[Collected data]
◆ ◆ ◆ ◆ ◆ ◆ ◆
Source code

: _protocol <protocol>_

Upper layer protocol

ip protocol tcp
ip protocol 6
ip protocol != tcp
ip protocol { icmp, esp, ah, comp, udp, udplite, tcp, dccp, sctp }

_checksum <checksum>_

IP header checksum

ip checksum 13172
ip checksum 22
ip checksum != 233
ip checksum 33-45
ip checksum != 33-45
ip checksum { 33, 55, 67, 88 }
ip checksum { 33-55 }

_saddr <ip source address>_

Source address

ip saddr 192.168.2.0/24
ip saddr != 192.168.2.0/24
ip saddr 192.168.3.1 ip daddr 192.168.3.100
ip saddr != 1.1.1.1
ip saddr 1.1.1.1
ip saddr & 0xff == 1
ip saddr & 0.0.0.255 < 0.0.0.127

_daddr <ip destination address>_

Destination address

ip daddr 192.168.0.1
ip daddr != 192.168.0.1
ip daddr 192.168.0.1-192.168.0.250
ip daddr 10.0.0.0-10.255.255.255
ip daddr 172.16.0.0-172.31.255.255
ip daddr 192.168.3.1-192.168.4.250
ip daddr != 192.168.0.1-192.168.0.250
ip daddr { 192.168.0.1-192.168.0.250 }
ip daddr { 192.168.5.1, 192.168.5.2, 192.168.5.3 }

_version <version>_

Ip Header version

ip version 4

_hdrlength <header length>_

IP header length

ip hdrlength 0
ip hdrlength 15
◆ ◆ ◆ ◆ ◆ ◆ ◆
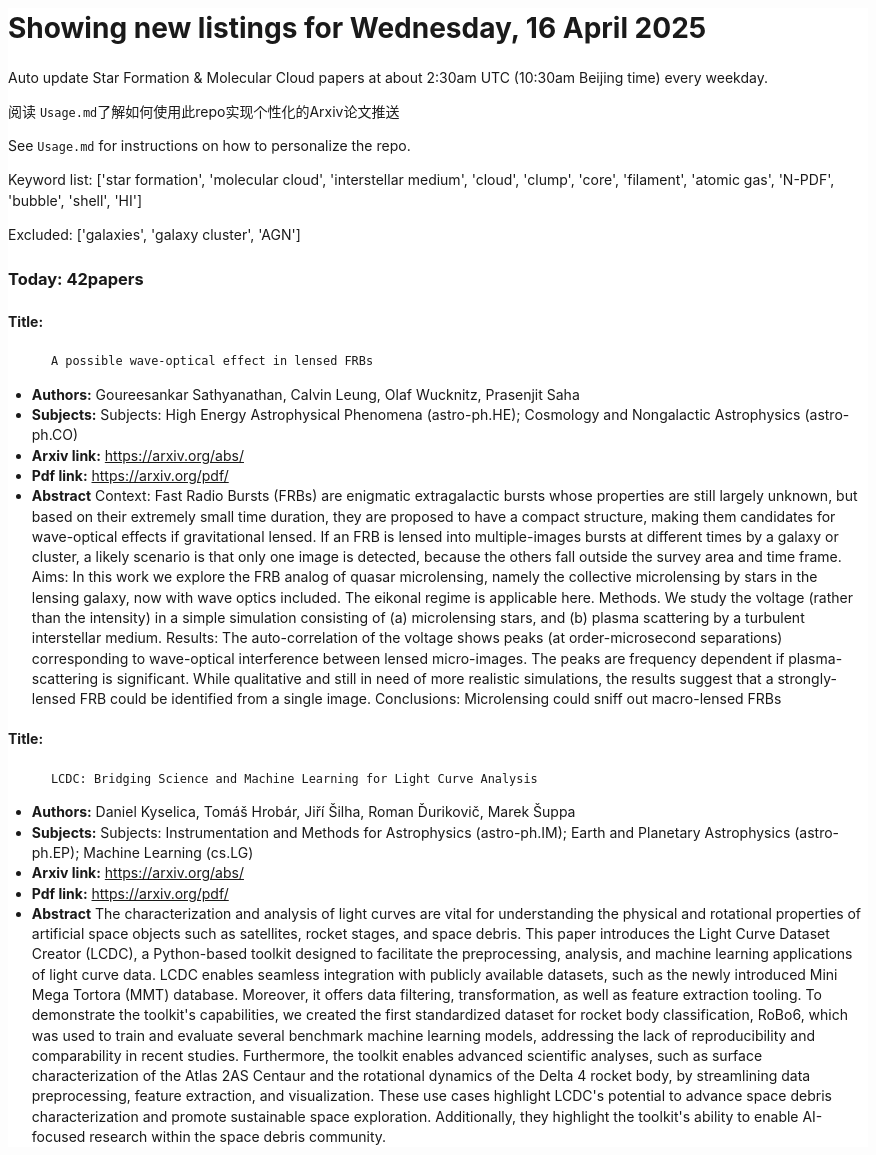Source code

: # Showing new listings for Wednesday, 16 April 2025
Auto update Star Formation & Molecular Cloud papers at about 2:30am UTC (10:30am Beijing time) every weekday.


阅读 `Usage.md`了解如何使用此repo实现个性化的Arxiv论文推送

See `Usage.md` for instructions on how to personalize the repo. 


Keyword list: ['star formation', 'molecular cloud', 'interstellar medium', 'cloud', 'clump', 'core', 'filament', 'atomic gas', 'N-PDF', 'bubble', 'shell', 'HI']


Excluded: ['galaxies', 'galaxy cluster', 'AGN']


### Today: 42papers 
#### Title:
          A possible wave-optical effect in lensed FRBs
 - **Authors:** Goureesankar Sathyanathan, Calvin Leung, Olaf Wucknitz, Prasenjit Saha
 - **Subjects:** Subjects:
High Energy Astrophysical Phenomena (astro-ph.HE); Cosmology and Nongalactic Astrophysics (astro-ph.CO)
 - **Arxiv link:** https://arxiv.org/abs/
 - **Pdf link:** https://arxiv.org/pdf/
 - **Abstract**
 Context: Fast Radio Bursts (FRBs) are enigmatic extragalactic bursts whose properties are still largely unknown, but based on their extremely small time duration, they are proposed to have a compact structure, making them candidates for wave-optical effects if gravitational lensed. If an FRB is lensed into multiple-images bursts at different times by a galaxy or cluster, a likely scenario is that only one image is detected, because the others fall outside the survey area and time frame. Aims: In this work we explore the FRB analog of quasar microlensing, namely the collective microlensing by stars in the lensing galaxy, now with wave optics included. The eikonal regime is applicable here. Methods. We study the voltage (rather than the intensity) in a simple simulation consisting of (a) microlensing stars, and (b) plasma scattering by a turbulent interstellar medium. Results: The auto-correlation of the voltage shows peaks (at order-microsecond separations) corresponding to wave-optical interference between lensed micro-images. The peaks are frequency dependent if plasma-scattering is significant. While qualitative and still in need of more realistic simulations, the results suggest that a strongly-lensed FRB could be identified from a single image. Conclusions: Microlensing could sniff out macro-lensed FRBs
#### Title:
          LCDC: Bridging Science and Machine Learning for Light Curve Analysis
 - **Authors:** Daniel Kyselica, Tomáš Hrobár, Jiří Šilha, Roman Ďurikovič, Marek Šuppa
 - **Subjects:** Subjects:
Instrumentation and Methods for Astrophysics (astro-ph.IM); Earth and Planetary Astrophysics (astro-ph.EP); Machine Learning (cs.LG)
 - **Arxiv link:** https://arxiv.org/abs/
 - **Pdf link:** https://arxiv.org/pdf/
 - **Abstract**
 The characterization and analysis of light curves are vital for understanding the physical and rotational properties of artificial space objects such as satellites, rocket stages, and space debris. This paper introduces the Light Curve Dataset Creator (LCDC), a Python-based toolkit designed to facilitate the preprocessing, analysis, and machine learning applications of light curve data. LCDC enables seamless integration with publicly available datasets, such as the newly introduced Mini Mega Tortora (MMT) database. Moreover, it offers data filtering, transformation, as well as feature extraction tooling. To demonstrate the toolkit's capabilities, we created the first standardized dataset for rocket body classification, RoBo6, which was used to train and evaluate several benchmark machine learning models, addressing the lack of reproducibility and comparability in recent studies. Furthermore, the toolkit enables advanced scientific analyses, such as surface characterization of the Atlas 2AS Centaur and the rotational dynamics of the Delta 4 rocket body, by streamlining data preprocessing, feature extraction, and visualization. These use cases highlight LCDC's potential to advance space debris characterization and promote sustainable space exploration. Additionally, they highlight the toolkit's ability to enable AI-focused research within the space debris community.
◆ ◆ ◆ ◆ ◆ ◆ ◆
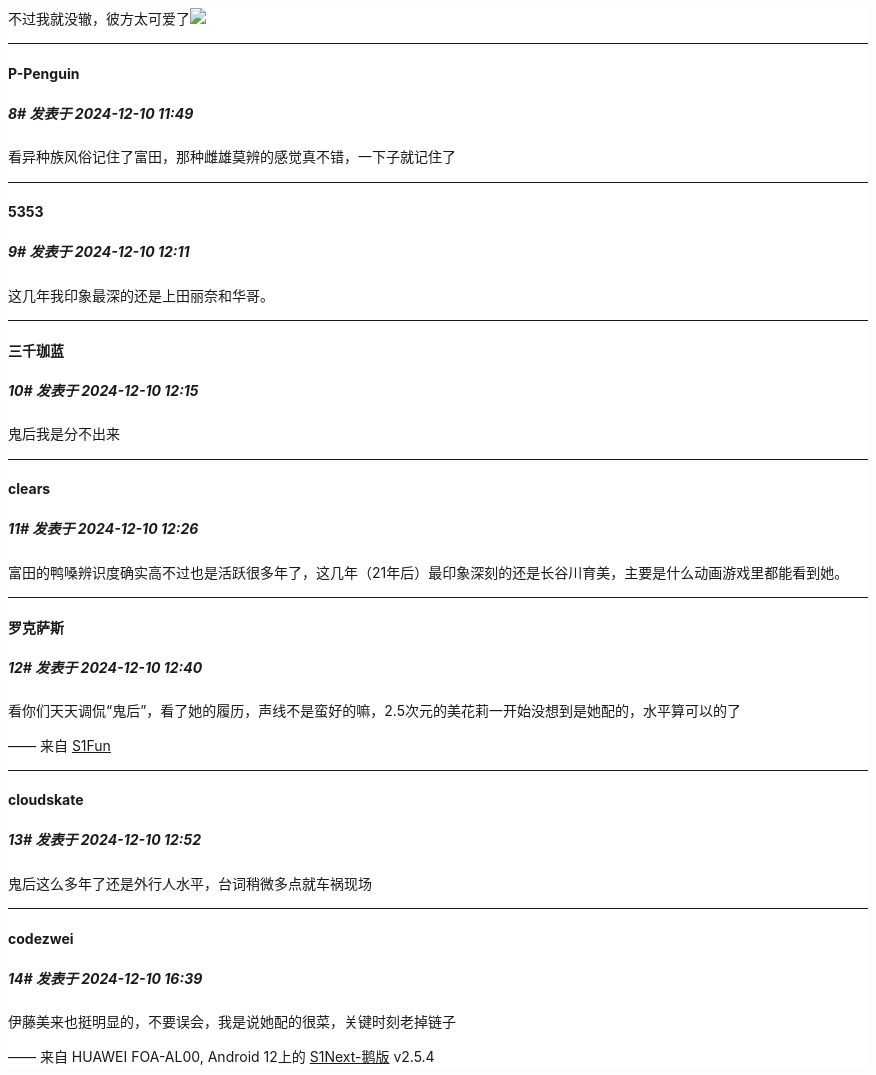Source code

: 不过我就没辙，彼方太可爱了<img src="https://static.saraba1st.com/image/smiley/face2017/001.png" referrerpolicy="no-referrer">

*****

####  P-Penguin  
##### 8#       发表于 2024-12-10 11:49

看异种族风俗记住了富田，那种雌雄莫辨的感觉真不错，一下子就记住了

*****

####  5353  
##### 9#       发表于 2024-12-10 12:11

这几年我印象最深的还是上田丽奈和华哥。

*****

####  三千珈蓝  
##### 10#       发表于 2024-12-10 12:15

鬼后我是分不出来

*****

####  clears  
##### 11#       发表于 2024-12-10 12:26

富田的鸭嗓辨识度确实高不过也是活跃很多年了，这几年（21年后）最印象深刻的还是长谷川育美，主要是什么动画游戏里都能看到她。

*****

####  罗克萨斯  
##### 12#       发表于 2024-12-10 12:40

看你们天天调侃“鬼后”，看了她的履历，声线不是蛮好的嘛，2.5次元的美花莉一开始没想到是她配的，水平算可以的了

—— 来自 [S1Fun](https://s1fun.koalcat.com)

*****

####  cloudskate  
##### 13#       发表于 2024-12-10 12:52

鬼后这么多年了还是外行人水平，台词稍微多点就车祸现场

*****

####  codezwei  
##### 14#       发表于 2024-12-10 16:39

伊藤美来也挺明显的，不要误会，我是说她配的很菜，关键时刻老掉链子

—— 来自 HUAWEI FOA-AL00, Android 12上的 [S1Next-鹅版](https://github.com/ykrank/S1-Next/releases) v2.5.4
◆ ◆ ◆ ◆ ◆ ◆ ◆
### Goal of the exercise
Which lines of the data hold the string "astro"? Return each of them.

### Answer box
High Energy Astrophysical Phenomena (astro-ph.HE); Cosmology and Nongalactic Astrophysics (astro-ph.CO)
Instrumentation and Methods for Astrophysics (astro-ph.IM); Earth and Planetary Astrophysics (astro-ph.EP); Machine Learning (cs.LG)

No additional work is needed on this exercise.